PET and integrated PET/CT are playing an increasing role in the assessment of pleural malignancy, particularly in evaluating patients with non–small cell lung cancer (NSCLC) with suspected metastatic pleural effusions. For the diagnosis of pleural malignancy in patients with NSCLC, PET has reported sensitivities ranging from 92% to 100% and specificities of 67% to 94%. False-positive results may result from pleural infection or pleural inflammation after talc pleurodesis. Because integrated PET/CT scanners can accurately localize areas of increased FDG uptake to dense talc deposits in the pleura, this potential pitfall can be avoided by careful correlation between the CT and PET images.

A negative PET scan result can be useful for confirming the absence of pleural metastatic disease, particularly when the result of thoracentesis is also negative. However, false-negative PET studies may occur in the setting of small-volume pleural effusions.

EMPYEMA

Clinical Features

An empyema is an exudative effusion with pus in the pleural cavity. Several criteria are used for the diagnosis of empyema (Box 18-4): grossly purulent fluid; organisms identified on the basis of Gram stain or culture; a white blood cell count in the pleural fluid greater than 5 × 10⁹ cells/L, and a pH below 7 or glucose level less than 40 mg/mL. The natural progression of an empyema consists of several phases: from an exudative to a fibropurulent phase to an organizing phase that results in the development of a thickened pleura, or fibrin peel. Early diagnosis and treatment is therefore imperative.
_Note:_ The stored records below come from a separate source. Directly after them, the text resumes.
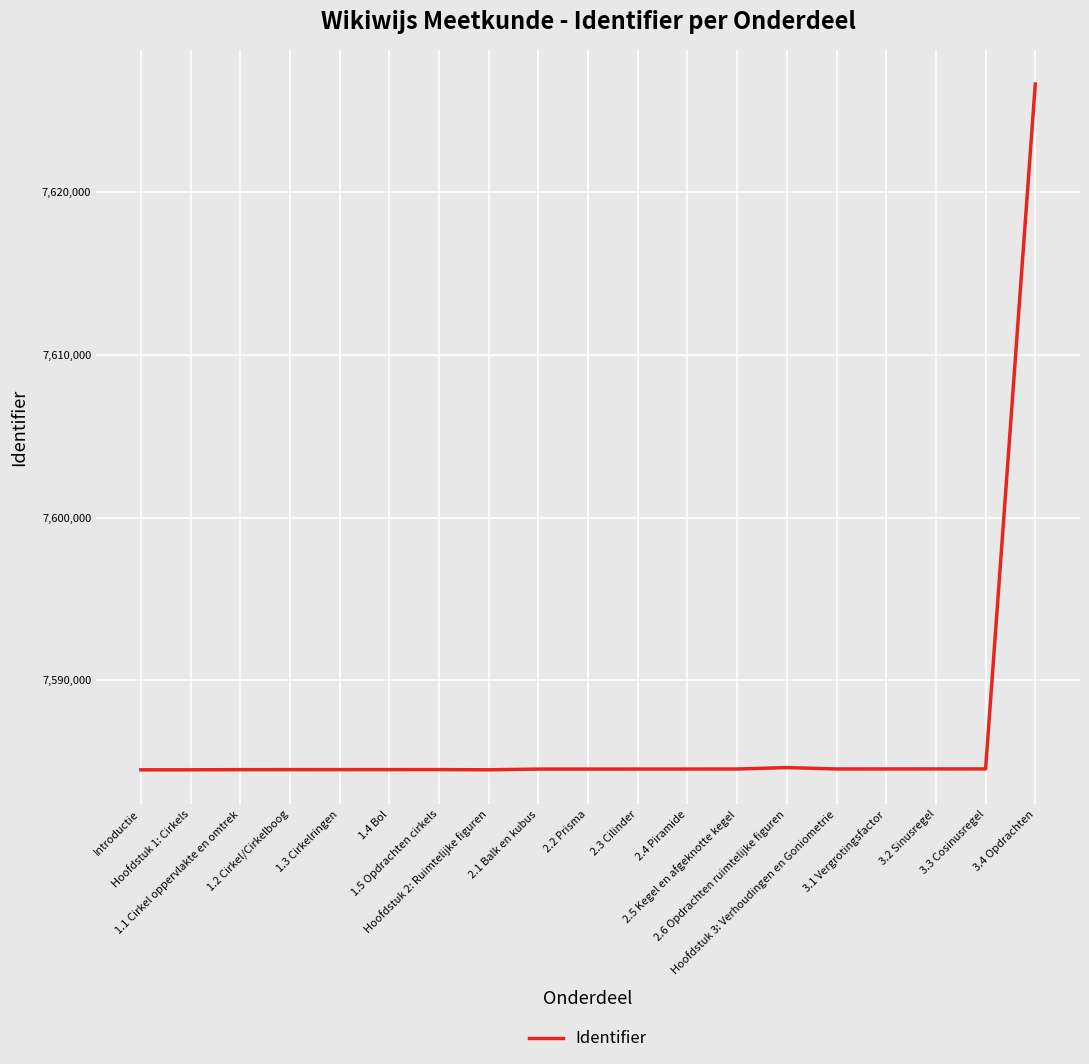

What is the maximum value shown in the chart?

7626630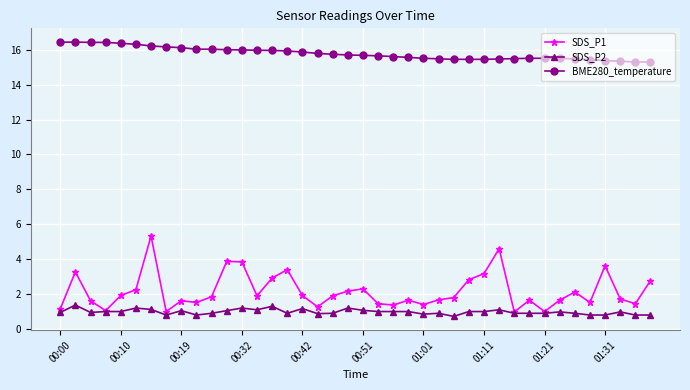

How many categories are shown in the chart?

40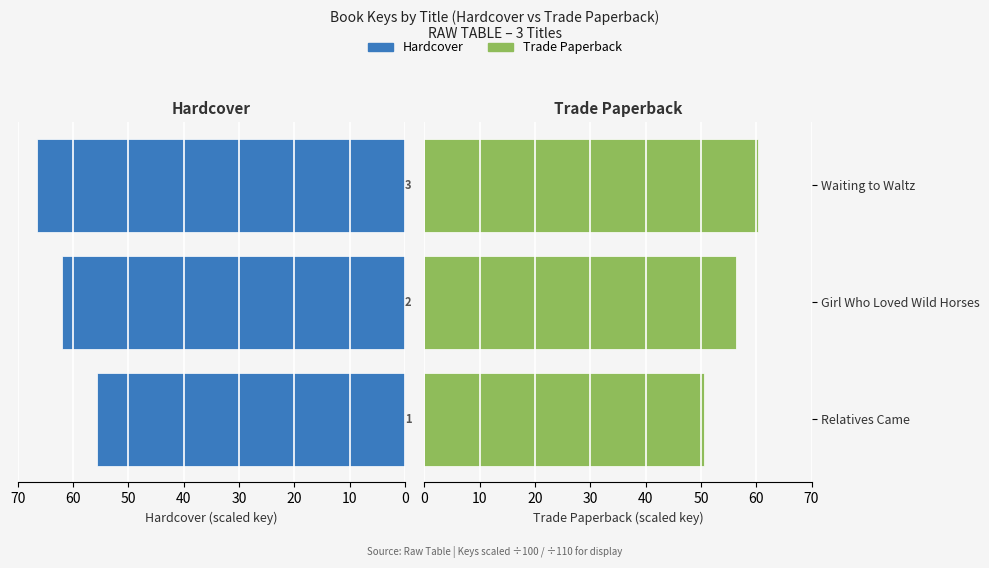

Is the value of Hardcover at Relatives Came greater than the value of Trade Paperback at Relatives Came?

Yes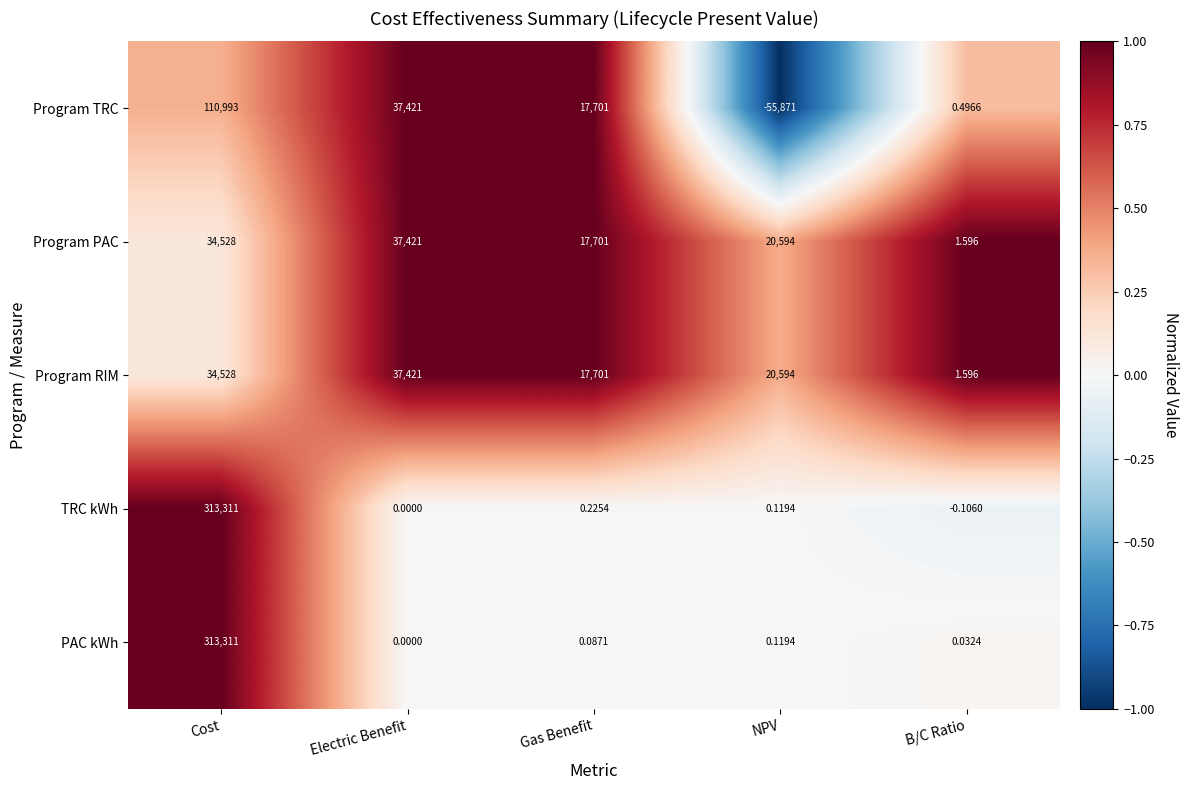

Count the number of data series in this chart.

5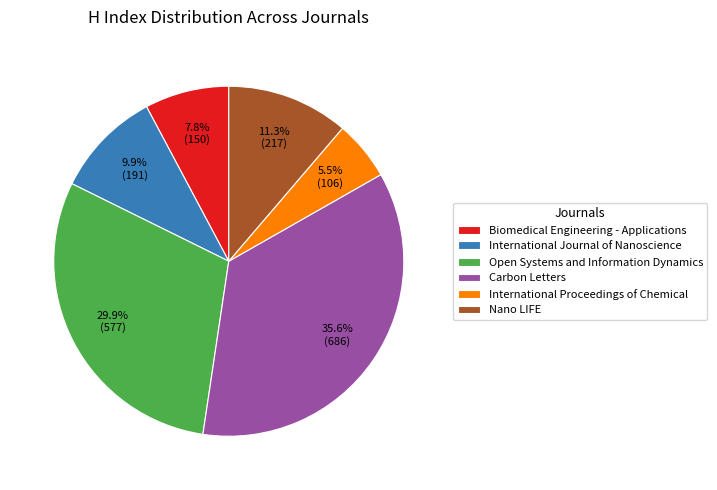

Count the number of slices in the pie.

6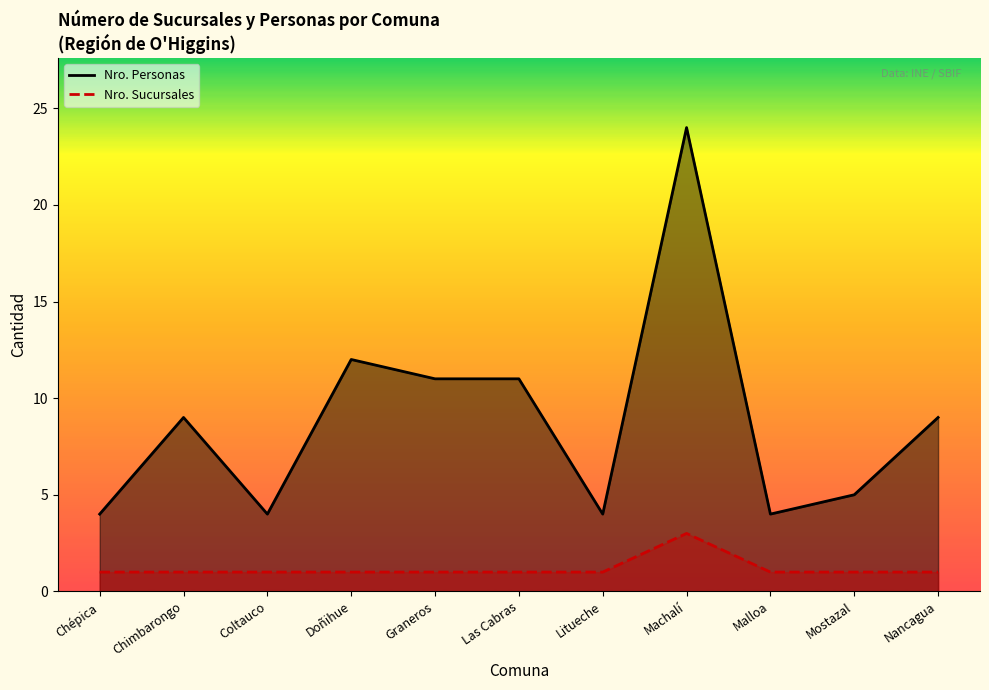

What is the label of the 3rd point from the right?

Malloa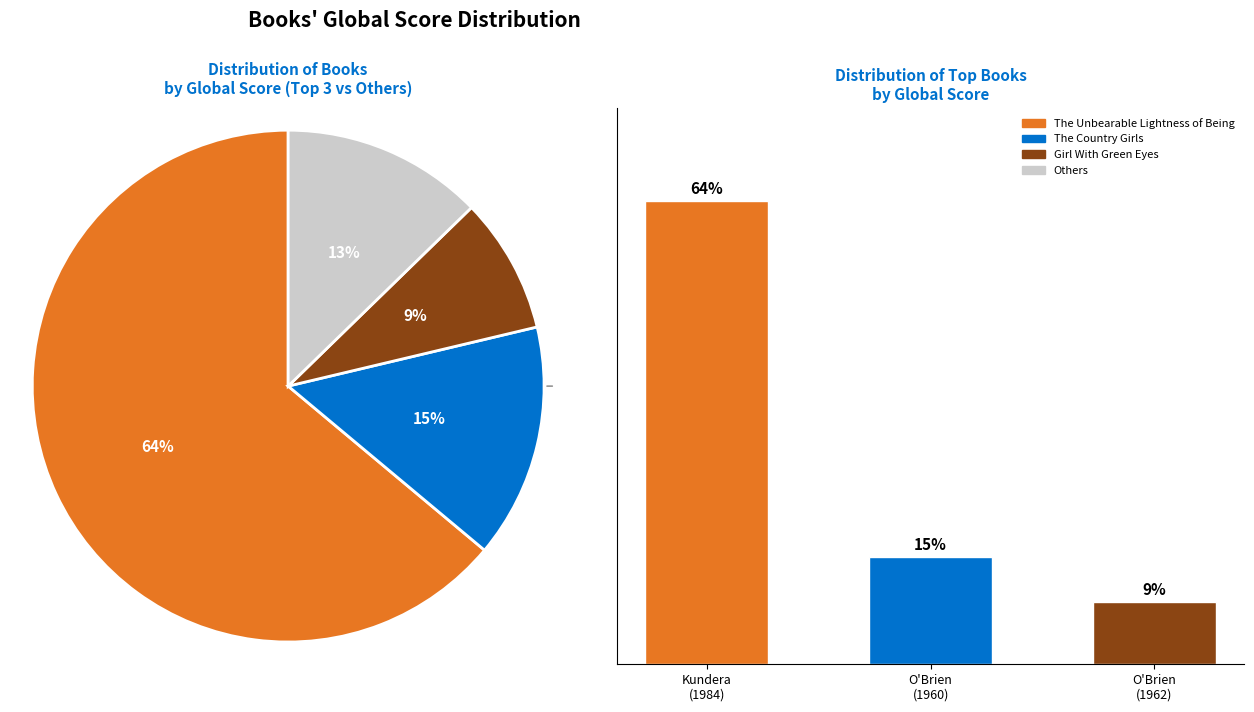

Which slice is the largest?

The Unbearable Lightness of Being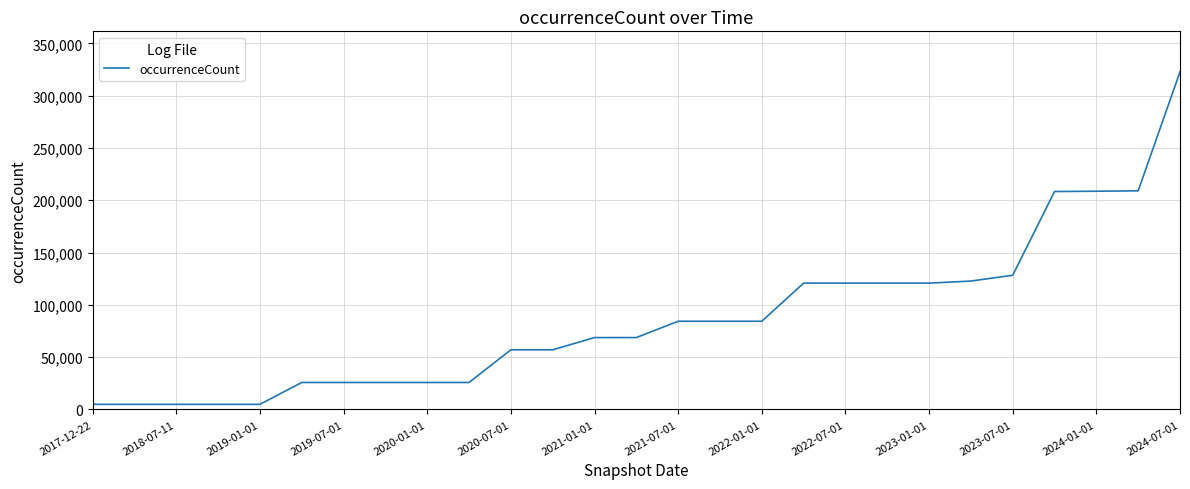

What is the maximum value shown in the chart?

322810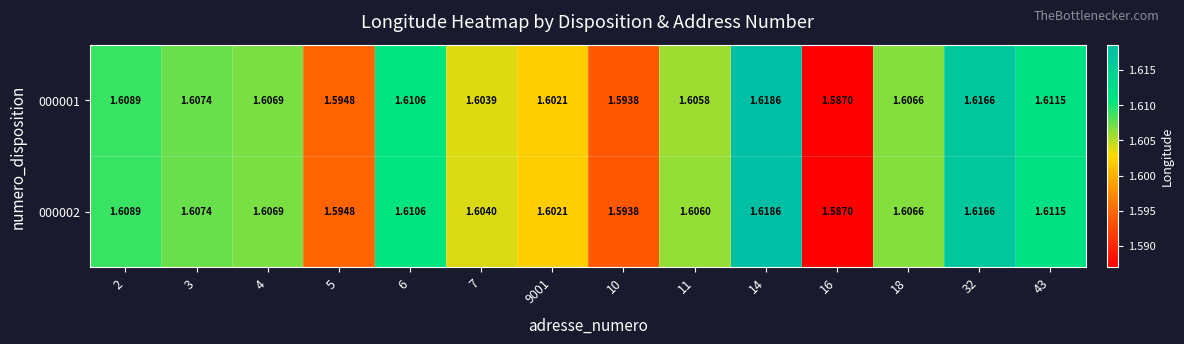

How many data points does each series have?

14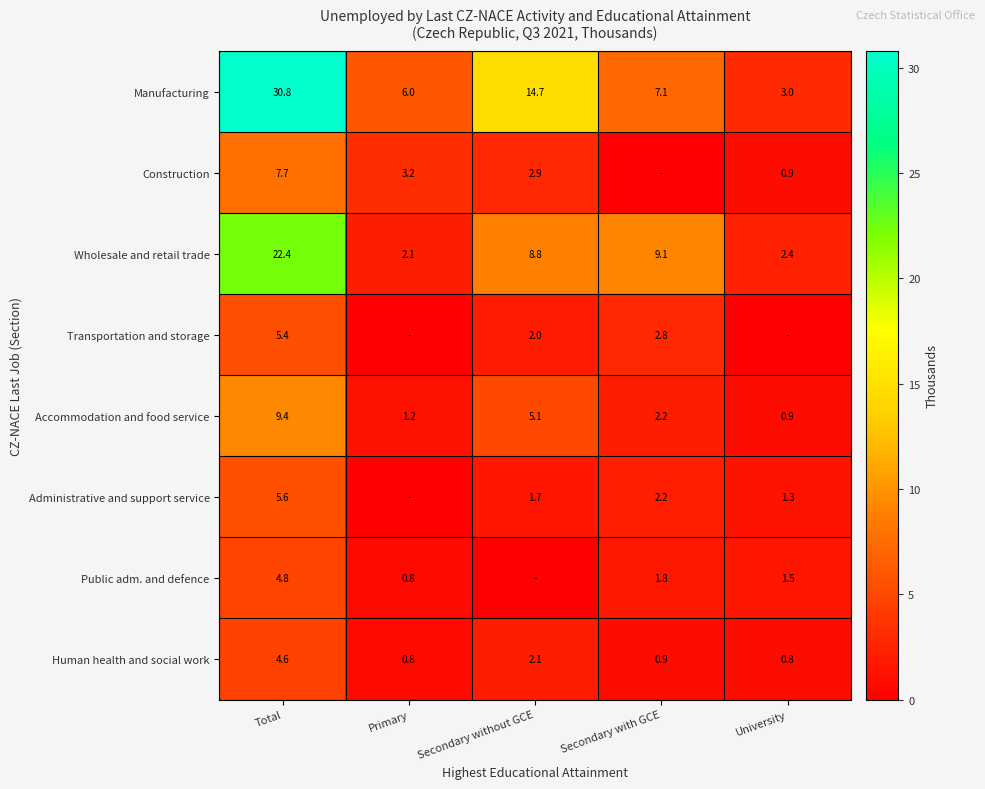

What is the total value across all series at Primary?

14.1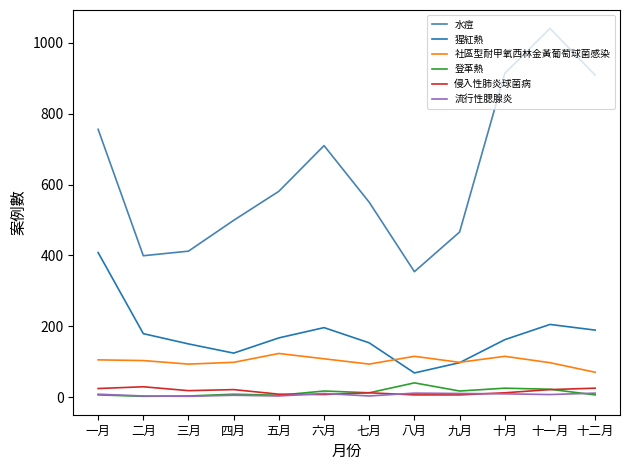

What is the difference between the highest and lowest values at 十二月?

903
Box 18-4 Fluid Characteristics of Empyema

Grossly purulent

Organisms identified by stain or culture

White blood cell count > 5 × 10⁹ cells/L

pH < 7.0

Glucose level < 40 mg/mL

Most empyemas are the result of acute bacterial pneumonias or abscesses, but they may occur after thoracic surgery, as a result of trauma, or occasionally, from hematogenous dissemination from extrapulmonary sites or direct spread through the diaphragm from a subphrenic abscess. Empyemas are frequently associated with a communication from the lung (i.e. bronchopleural fistula), which produces air in the pleural space. Empyemas may drain into the chest wall, producing an empyema necessitans.